Sokağın yemek dilenen kedileri önüne çıkıp, etrafını sarmış, her biri ayrı telden miyavlayıp sürünerek mama dileniyordu. Geçen senenin yavru kedileri biraz daha tombulca idi. Nida Hanım poşetinden çıkardığı kuru mamaları kedilerin önüne öbek, öbek döktü. Mama yiyen kedileri bir müddet seyretti. Bir kaçını sevdi, başını okşadı. Yolun karşısında koşuşan çocuk sesleri ile kendine gelip, emekli maaşını almaya bankaya doğru hızlı adımlarla koşturdu.
Önüne gelen ilk bankamatikten kartını içeri soktu. O da ne kartında hiç para yoktu. Üstelik eksiye de düşmüştü. Bir şey anlamadı. Bankadan içeri daldı. Soluğu gişe memurunun önünde aldı. "Param kalmamış, param kalmamış" diye yüksek perdeden bağırınca bankadaki tüm yüzler ona doğru döndü. Sonra aynı tüm yüzler duyarsızca önüne döndü. Bir gişe memuru hesabı inceledi. Soyulmuştu.

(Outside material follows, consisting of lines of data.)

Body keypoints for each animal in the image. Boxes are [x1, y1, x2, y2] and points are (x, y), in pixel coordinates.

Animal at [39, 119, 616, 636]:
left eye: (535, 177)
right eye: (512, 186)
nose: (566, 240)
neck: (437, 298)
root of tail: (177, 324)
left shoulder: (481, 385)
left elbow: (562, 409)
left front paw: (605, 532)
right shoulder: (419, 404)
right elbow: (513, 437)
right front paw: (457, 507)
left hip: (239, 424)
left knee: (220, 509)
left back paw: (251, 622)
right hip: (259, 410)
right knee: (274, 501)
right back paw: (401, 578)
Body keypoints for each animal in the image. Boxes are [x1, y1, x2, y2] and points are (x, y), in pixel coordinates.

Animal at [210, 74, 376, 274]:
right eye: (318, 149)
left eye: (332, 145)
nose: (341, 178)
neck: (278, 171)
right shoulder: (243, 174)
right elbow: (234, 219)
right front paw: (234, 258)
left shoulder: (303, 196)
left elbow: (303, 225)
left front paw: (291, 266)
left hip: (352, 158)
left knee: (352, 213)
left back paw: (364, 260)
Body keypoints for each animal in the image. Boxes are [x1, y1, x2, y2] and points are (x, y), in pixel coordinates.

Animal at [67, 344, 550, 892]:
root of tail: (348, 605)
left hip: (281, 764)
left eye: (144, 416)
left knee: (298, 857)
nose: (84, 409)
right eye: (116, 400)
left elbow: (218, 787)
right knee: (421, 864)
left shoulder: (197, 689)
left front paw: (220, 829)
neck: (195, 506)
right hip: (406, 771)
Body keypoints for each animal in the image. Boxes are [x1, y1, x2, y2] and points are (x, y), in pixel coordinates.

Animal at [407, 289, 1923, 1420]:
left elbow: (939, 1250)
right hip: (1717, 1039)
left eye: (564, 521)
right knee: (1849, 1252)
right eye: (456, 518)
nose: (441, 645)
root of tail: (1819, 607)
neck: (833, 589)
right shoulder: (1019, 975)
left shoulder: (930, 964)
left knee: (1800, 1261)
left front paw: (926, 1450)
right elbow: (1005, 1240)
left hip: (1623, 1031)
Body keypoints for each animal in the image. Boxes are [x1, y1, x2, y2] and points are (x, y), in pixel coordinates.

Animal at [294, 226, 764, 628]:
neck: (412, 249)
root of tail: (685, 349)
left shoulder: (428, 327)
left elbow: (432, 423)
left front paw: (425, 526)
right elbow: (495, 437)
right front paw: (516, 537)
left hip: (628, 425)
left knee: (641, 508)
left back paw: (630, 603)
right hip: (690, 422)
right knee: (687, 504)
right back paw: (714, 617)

Bankadaki gişe memuru bu işin kopya kart ile yapıldığını, kartı iptal edeceklerini anlatırken Nida Hanımın gişe memurunu duymuyor, kulakları uğulduyor, gözünün önüne yapacağı ödemeler geliyordu.
Orada bulunan genç yaşlı, kadın erkek tüm yüzler cep telefonunda iken, Nida Hanım ne yapacağını bilmez halde. “Hayır olamaz” diye çığlıkla birlikte boylu boyunca yere doğru yığıldı.
Gözünü açtığında hastanede fesleğen kokulu bir hemşire başucunda nabzını tutuyorken, “Para devletindir ama hayatınız sizindir.” “Kendinize gelin hanımefendi.” Diyordu.
Nida hanım ise “Bütün emekli maaşım gitti.” diye sayıklıyordu.